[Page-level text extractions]
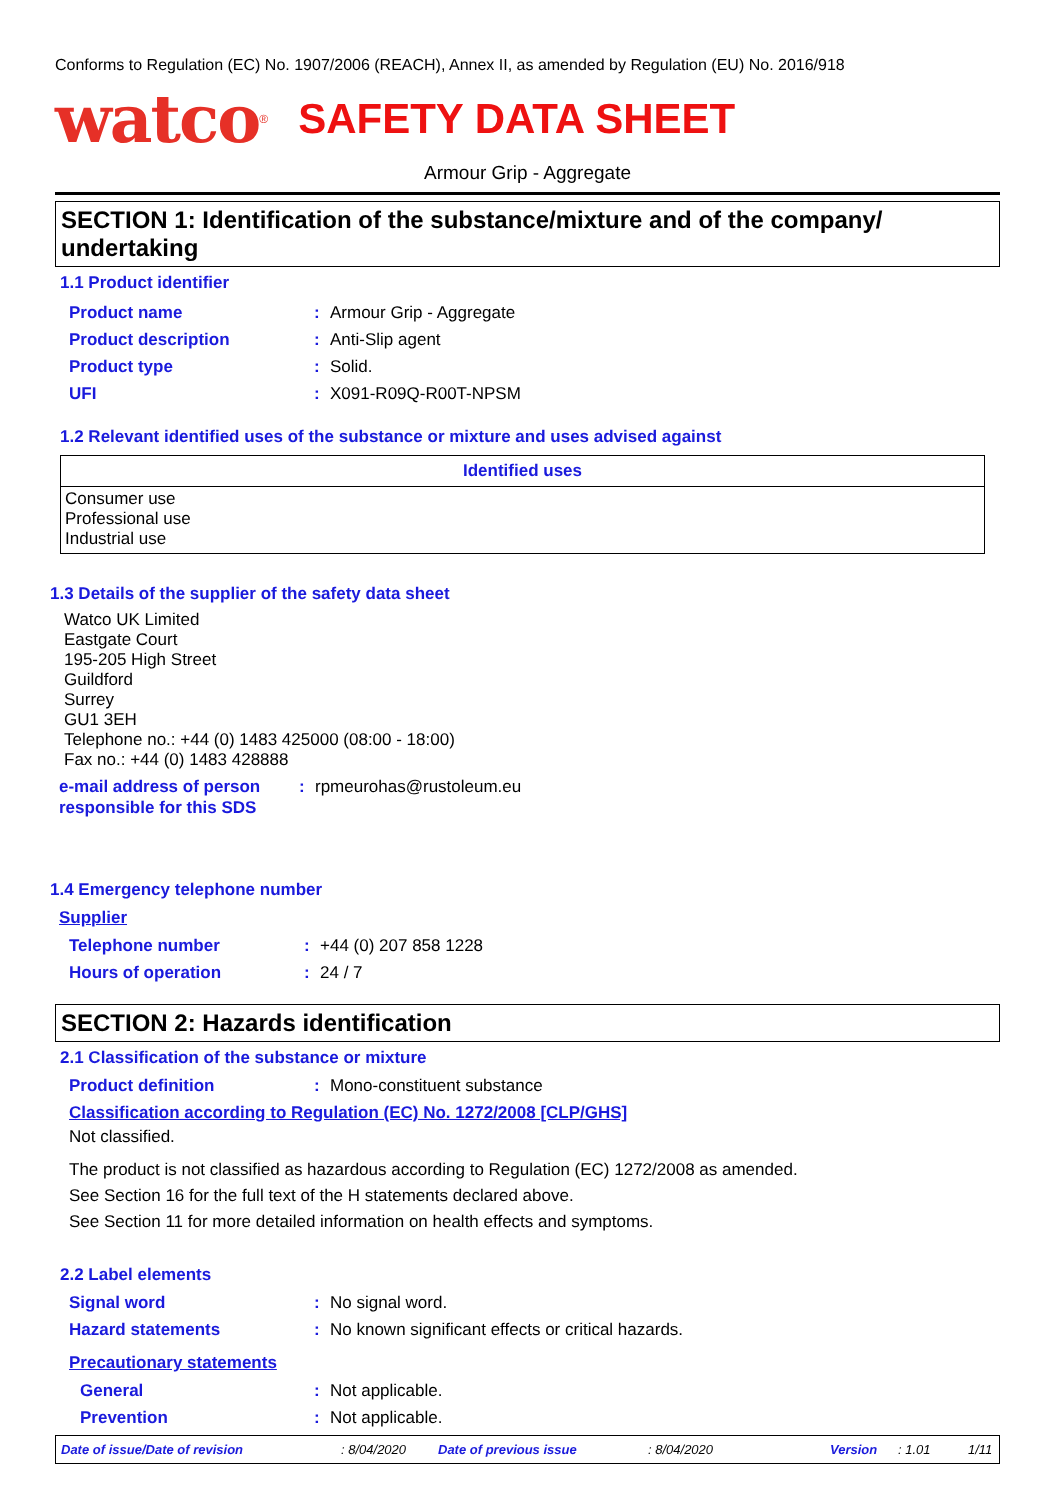Conforms to Regulation (EC) No. 1907/2006 (REACH), Annex II, as amended by Regulation (EU) No. 2016/918
watco<sup>®</sup> SAFETY DATA SHEET
Armour Grip - Aggregate
SECTION 1: Identification of the substance/mixture and of the company/ undertaking
1.1 Product identifier
Product name: Armour Grip - Aggregate
Product description: Anti-Slip agent
Product type: Solid.
UFI: X091-R09Q-R00T-NPSM
1.2 Relevant identified uses of the substance or mixture and uses advised against
| Identified uses |
| --- |
| Consumer use Professional use Industrial use |
1.3 Details of the supplier of the safety data sheet
Watco UK Limited
Eastgate Court
195-205 High Street
Guildford
Surrey
GU1 3EH
Telephone no.: +44 (0) 1483 425000 (08:00 - 18:00)
Fax no.: +44 (0) 1483 428888
e-mail address of person responsible for this SDS: rpmeurohas@rustoleum.eu
1.4 Emergency telephone number
Supplier
Telephone number: +44 (0) 207 858 1228
Hours of operation: 24 / 7
SECTION 2: Hazards identification
2.1 Classification of the substance or mixture
Product definition: Mono-constituent substance
Classification according to Regulation (EC) No. 1272/2008 [CLP/GHS]
Not classified.
The product is not classified as hazardous according to Regulation (EC) 1272/2008 as amended.
See Section 16 for the full text of the H statements declared above.
See Section 11 for more detailed information on health effects and symptoms.
2.2 Label elements
Signal word: No signal word.
Hazard statements: No known significant effects or critical hazards.
Precautionary statements
General: Not applicable.
Prevention: Not applicable.
Date of issue/Date of revision: 8/04/2020 Date of previous issue: 8/04/2020 Version: 1.01 1/11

■ **YOUR INSTRUCTIONS**:
Lines in the records above that carry the word "uses" are to be located and copied.

■ **TASK OUTPUT**:
1.2 Relevant identified uses of the substance or mixture and uses advised against
| Identified uses |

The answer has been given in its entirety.